>>>>>
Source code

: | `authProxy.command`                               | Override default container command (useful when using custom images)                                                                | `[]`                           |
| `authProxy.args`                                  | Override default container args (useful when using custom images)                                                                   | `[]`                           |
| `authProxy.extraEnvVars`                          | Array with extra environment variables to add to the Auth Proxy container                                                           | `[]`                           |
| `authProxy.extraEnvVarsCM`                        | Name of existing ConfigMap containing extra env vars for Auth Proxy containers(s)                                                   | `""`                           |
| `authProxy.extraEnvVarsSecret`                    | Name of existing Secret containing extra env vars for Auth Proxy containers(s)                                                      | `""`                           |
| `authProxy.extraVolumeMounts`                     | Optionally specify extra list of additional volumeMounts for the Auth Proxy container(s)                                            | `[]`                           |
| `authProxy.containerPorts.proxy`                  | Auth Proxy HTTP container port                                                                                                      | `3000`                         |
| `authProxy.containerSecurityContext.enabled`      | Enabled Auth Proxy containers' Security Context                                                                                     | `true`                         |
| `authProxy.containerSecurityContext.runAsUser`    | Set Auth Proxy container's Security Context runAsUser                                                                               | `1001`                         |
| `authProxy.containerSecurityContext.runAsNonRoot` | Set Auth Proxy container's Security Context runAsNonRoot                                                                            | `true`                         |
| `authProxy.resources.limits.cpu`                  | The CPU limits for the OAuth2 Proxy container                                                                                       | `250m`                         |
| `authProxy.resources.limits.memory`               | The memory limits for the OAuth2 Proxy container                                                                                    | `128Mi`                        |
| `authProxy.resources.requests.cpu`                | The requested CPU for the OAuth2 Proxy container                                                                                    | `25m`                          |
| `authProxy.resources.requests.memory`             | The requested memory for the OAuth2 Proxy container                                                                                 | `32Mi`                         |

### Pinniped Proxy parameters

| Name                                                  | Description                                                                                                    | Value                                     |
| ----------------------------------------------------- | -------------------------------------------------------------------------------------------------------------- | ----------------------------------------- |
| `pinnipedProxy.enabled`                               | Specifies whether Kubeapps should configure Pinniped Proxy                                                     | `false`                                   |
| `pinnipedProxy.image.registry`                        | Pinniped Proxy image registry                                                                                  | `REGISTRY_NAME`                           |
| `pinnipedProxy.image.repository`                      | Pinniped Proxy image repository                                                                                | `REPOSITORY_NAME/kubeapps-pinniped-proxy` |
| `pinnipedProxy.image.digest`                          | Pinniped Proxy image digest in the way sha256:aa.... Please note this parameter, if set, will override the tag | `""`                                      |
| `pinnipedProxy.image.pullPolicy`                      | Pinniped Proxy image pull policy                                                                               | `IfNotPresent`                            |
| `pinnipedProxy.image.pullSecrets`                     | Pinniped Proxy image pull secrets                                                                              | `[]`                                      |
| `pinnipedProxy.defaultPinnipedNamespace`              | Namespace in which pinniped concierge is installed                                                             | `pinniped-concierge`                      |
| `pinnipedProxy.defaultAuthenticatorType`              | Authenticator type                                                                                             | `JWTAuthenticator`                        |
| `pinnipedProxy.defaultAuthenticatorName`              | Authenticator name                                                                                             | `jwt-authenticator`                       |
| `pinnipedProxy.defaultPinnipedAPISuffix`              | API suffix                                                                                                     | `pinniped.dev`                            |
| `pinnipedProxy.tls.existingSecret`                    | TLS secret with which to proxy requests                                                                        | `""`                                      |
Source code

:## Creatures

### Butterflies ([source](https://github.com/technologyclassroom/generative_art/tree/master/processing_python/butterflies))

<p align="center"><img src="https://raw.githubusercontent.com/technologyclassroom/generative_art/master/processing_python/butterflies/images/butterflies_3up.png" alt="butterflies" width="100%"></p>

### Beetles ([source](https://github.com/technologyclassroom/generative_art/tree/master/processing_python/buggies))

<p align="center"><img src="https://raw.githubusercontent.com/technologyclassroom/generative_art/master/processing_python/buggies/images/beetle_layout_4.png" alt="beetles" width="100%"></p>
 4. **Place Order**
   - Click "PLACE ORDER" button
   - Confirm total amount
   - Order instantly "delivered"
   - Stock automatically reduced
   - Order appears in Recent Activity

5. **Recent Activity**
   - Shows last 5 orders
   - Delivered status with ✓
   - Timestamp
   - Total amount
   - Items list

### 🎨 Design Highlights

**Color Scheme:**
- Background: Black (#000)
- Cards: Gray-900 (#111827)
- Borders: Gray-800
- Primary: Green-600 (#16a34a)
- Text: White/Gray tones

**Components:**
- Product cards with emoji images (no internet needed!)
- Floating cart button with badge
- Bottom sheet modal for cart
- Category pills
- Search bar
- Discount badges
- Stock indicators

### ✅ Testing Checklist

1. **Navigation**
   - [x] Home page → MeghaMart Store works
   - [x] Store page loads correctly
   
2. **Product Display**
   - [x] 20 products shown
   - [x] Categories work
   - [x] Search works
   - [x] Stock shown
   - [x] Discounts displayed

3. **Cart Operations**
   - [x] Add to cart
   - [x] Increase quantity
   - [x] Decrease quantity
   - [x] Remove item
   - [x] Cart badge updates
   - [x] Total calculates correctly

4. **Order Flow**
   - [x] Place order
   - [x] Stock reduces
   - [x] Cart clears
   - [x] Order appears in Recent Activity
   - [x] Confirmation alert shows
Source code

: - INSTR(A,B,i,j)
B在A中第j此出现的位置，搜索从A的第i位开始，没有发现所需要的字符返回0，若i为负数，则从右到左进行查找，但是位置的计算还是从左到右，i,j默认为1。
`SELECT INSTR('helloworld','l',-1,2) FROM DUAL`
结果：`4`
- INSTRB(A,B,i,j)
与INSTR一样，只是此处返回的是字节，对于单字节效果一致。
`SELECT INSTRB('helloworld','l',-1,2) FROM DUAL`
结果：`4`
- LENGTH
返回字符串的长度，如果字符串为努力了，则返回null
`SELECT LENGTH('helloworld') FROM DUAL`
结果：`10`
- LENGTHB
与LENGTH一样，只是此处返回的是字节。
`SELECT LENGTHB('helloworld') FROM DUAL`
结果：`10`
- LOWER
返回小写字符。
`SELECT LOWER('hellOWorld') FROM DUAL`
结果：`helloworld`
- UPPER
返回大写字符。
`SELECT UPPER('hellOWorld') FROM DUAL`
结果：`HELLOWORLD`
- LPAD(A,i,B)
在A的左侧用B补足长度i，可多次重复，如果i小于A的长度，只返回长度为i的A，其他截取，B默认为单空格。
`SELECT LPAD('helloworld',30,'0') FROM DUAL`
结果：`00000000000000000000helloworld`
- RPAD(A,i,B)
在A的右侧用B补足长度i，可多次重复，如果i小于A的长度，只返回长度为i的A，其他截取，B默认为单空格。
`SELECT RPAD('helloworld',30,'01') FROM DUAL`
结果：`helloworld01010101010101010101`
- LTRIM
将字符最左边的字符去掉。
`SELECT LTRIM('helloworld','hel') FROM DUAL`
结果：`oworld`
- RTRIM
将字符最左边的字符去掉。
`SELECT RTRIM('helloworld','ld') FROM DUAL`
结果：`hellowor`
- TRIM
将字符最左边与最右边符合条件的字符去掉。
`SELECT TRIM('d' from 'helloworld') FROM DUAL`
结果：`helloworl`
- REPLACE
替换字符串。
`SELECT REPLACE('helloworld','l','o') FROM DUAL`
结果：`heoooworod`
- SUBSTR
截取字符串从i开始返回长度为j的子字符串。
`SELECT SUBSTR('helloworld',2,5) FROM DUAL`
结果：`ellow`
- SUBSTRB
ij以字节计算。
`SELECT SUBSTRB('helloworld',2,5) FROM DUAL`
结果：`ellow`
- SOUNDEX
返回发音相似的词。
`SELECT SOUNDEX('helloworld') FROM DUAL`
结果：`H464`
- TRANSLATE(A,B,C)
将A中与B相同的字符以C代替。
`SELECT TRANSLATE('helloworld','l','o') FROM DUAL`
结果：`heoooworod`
<<<<<
▶ **EXERCISE REQUIREMENTS**: Please gather every line from the items above that contains the word "Authenticator" and copy each one out. Case counts.

▶ **WRITTEN ANSWER**:
| `pinnipedProxy.defaultAuthenticatorType`              | Authenticator type                                                                                             | `JWTAuthenticator`                        |
| `pinnipedProxy.defaultAuthenticatorName`              | Authenticator name                                                                                             | `jwt-authenticator`                       |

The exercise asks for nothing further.